People are sharing their awkward sex stories on Reddit and we officially want to become monks and live the rest of our days in celibacy.
Seriously, sex is cancelled.
We do not want.
Speaking of cringe, watch Mamamia staff reveal their Tinder stories. Post continues after…
We do, however, want very much to read/laugh/cry at said stories, because pushing ourselves to the very limits of second-hand embarrassment until one day it actually kills us, is what the internet is for, right?
We also decided to pool some our own from the Mamamia office, and I now know my colleagues on a level of intimacy I wasn’t quite prepared for.
From the hilarious, to the shocking, to the “how quickly can I leave the country”, here are the most mortifying sex stories we’ve ever heard, split conveniently into categories for your cringing pleasure.
(And all names have been changed… because, well, the reasons will became very obvious.)
In the “bodily functions” category, we have:
Rachael – “A guy was doing it from behind and suddenly I saw blood spray all over the wall in front of me and he was going ‘oh my god, oh my god, oh my god’. Turned out he’d had stitches in his hand and they had burst open. I had no idea what was happening but it was kind of scary.”
Simone – “One time a guy went down on me, but when he emerged he was COVERED in blood. Terrifying amounts of blood – it looked like a crime scene. On his forehead, dripping down his neck, all over the insides of my legs. Obviously I was mortified because I thought it was me and didn’t know what to do, but it turns out he had ruptured a blood vessel in his nose.”
Rose – “Once when me and my boyfriend were in the middle of doing it; it was dark and there seemed to be a lot of… moisture… so I turned on the light and realised one of us had a nose bleed. We weren’t even sure who it was for a sec cause there was so much blood.”

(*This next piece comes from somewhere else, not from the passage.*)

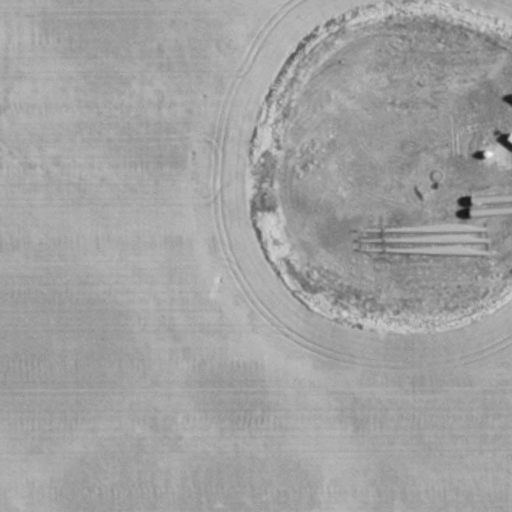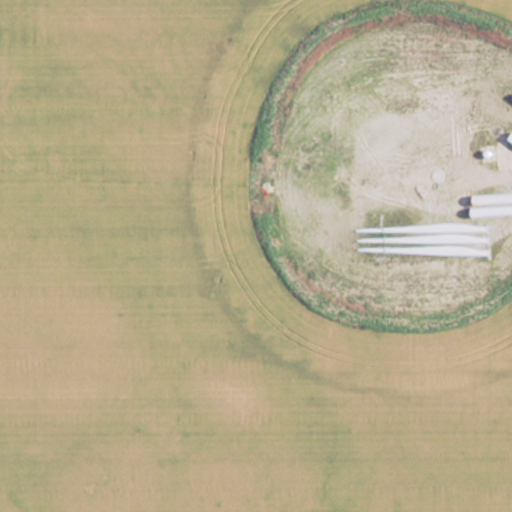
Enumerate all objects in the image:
wind turbine: (433, 177)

Kate – “I was super drunk and giving a guy I was seeing head when all of a sudden I felt the urge to vomit. I did – projectile – allllll over him… He was super nice about it but we didn’t see each other for much longer after that…”
Sophie – “A guy I was seeing once asked me to put a sex toy up his bum. I was a little apprehensive but also drunk, so was like, hey why not. I did it and he shit everywhere.”
And from the wonderful world of Reddit: “Had a guy freak out on where to put his ‘stuff’. I told him it didn’t matter. (I’m on bc) He starts to panic, dick in hand, squats down and cums on the floor. That was the last time I spoke to him.”
And: “Had an ex queef one time during sex. She looked me right in the eyes and said in a sexual tone, ‘She’s talking to you.’ I laughed so hard about that one for YEARS.”
Moving swiftly along to the “environmentally-impacted” trysts:
Tara – “The first time I had sex, right after my boyfriend finished I rolled over, fell off the bed and sandwiched myself between the wall and the mattress. I was stuck for about half a minute like an upside-down turtle.”